This fantasy in a pseudo-medieval setting reads like a sociological study about governments and their ways of exerting power. King Leodor, the focus of the first section, is a firm but compassionate ruler, whereas his successor, the warrior Neodor, is cruel and vengeful.
The action begins with King Leodor’s reign, which is marked by unhappiness and tragedy, and continues with Neodor’s excessive and irrational thirst for conquest, which makes him a difficult character to sympathize with–yet the author devotes the bulk of the text to his violent adventures. The story’s final third adopts the format of a choral narrative, in which we follow the trajectories of those characters who have survived Neodor’s rampages.
Throughout, the narrator adopts the subjective viewpoints of each character being focused on, making no moral judgments, even when that character strays far from ethical principles. For example, Neodor rapes the only major female character, the fairy Nereidys, who nonetheless loves him until the tale’s end.
The story presents strong overtones of strategy and war: alliances and political intrigues carry greater weight than the fantastic elements. These elements are scarce in the book’s first half, growing in importance only later, when the relevance of a magical prophetic bracelet is revealed, and figures such as Gladier, the leader of the “Elves” (spirits able to speak without moving their lips) increase in importance.
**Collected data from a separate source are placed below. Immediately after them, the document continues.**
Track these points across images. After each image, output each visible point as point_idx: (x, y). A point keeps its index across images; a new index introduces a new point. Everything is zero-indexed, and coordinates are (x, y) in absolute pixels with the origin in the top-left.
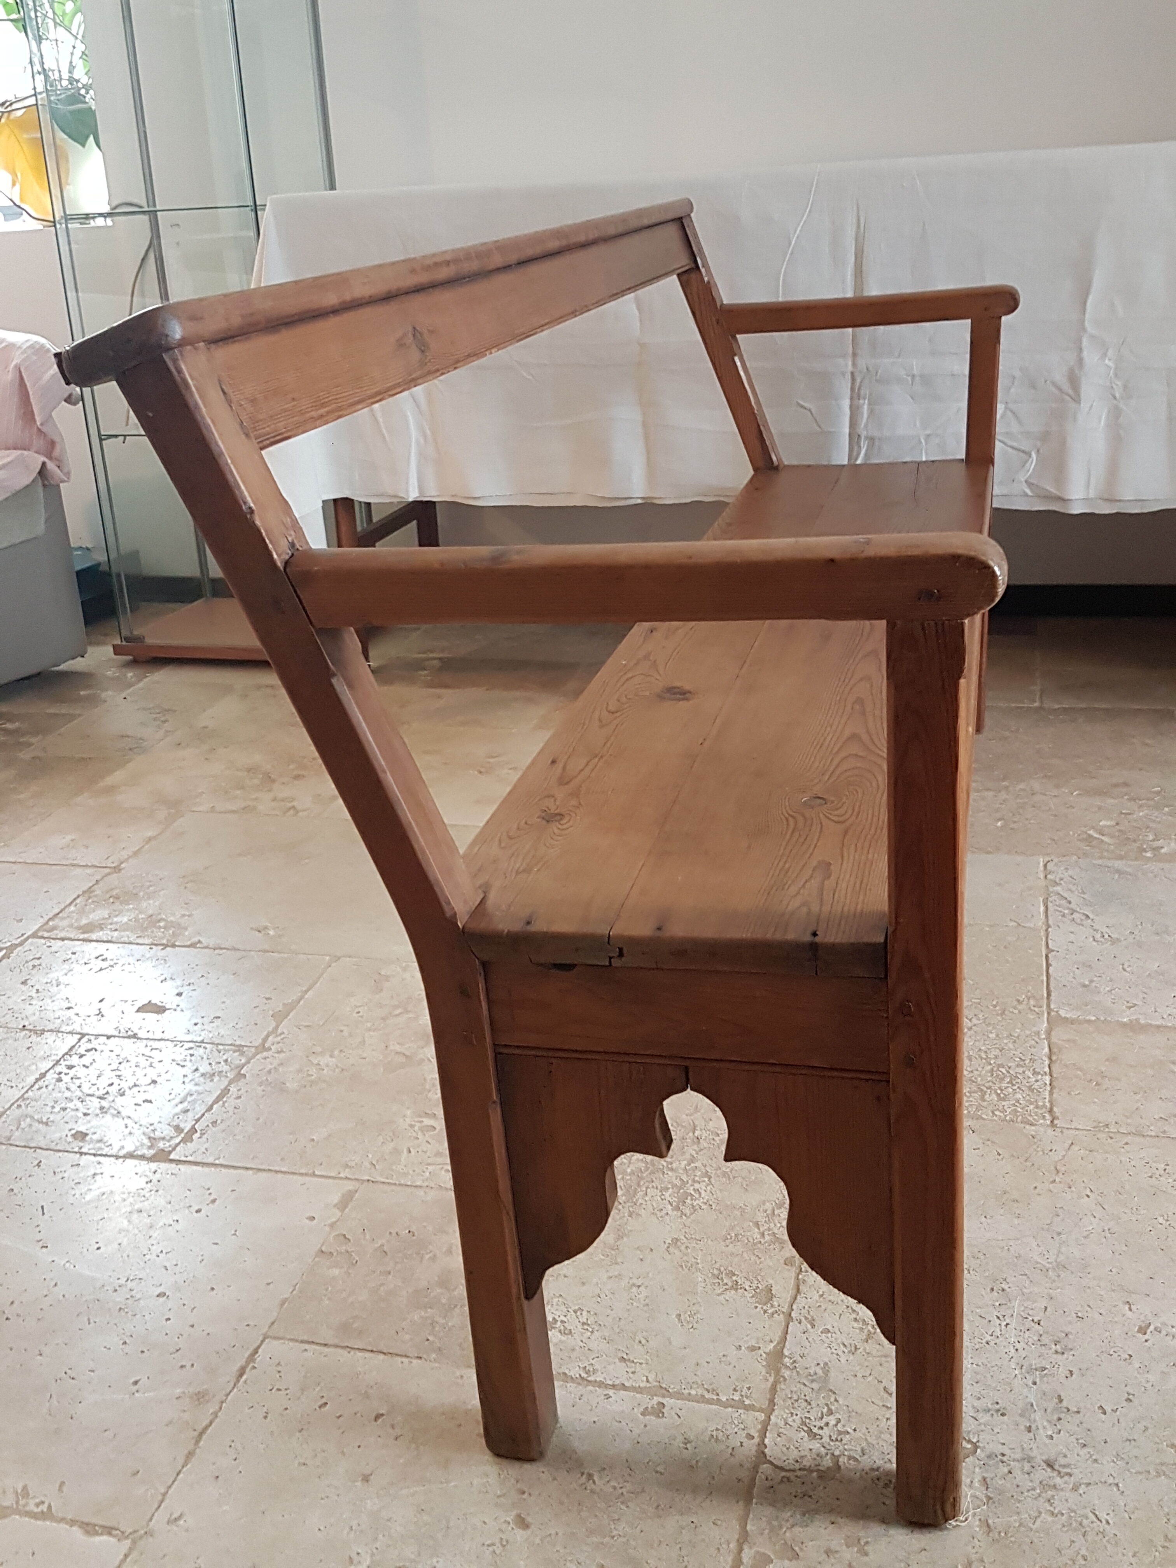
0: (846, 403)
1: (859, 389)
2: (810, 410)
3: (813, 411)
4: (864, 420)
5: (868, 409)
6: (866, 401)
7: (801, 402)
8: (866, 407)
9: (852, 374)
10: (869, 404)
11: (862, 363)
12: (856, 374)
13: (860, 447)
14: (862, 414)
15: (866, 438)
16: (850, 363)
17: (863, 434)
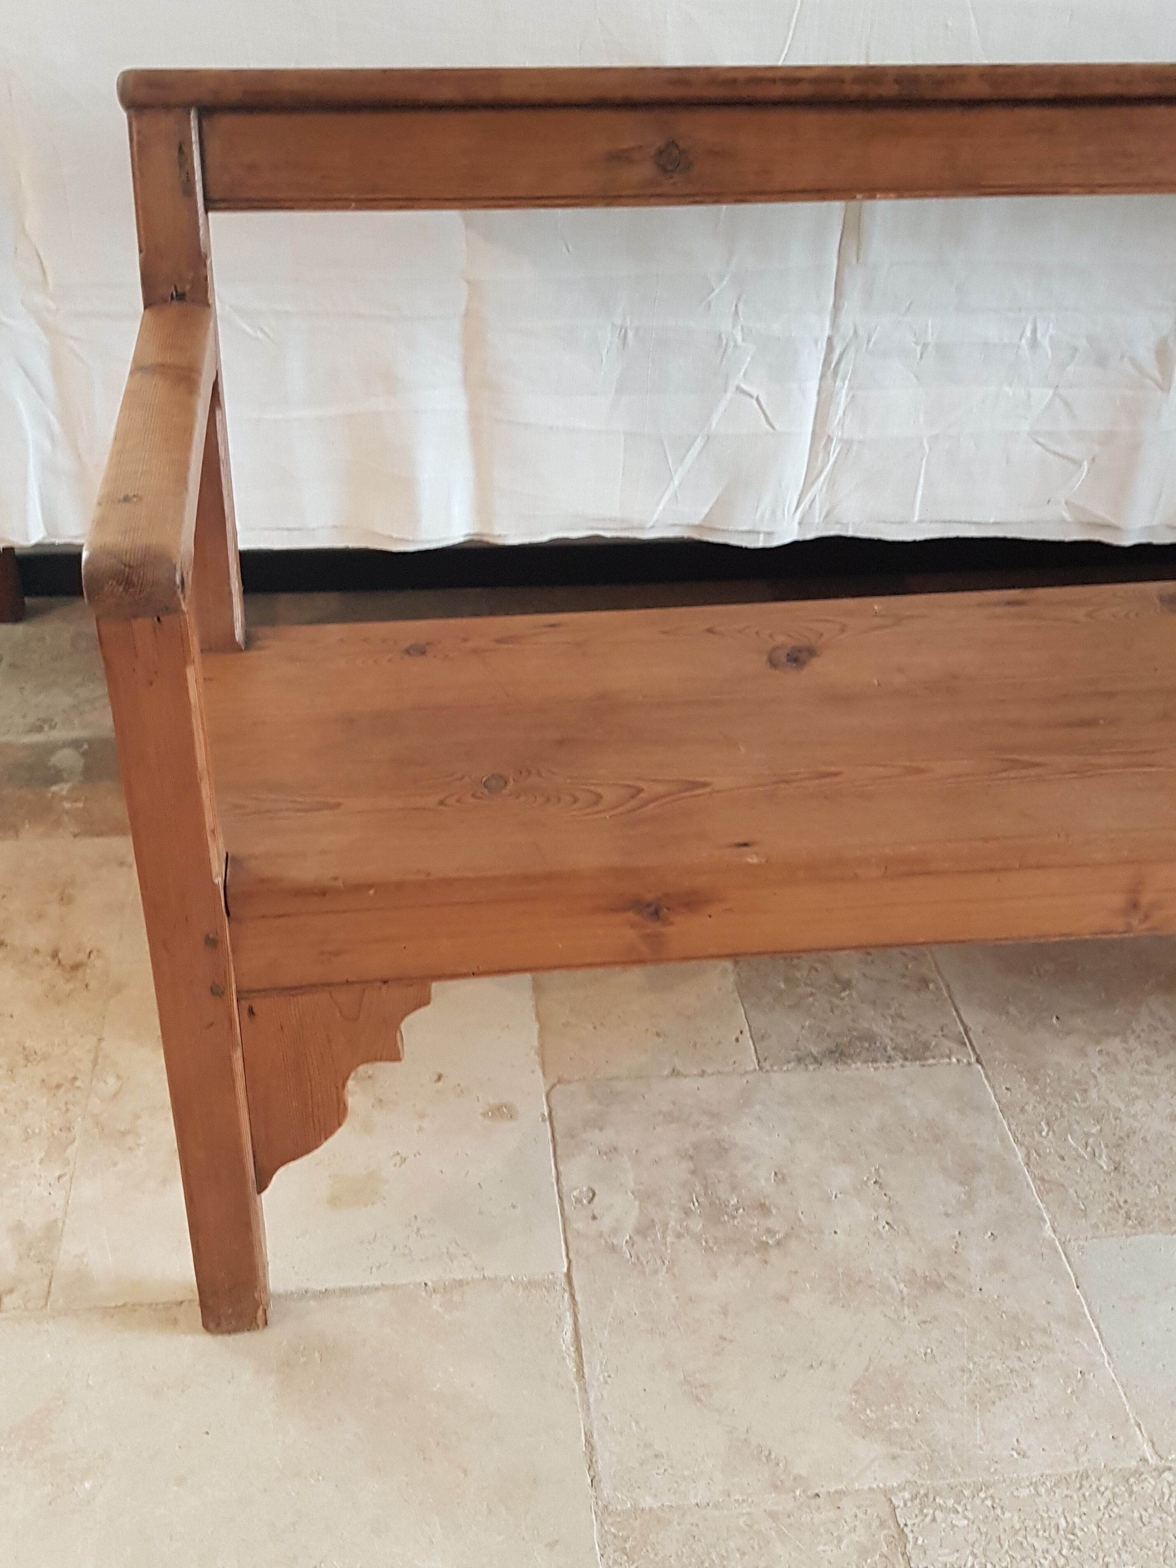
0: (813, 385)
1: (838, 363)
2: (757, 400)
3: (761, 399)
4: (840, 412)
5: (847, 396)
6: (847, 382)
7: (744, 386)
8: (844, 392)
9: (830, 339)
10: (851, 388)
11: (846, 322)
12: (835, 341)
13: (827, 453)
14: (839, 404)
15: (841, 440)
16: (828, 323)
17: (837, 434)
The book’s pacing and structure are problematic; there is so much plot within these pages, that it could fill ten volumes, especially early on, when entire years often pass in a few paragraphs. Typos, grammatical and spelling mistakes abound. Passages in which the author renders entire paragraphs in the invented language of the Elves further confuse the reading experience.
This narrative will appeal only to readers more interested in a biography of ruthlessness and amorality than a grand fantasy epic in the Tolkein tradition.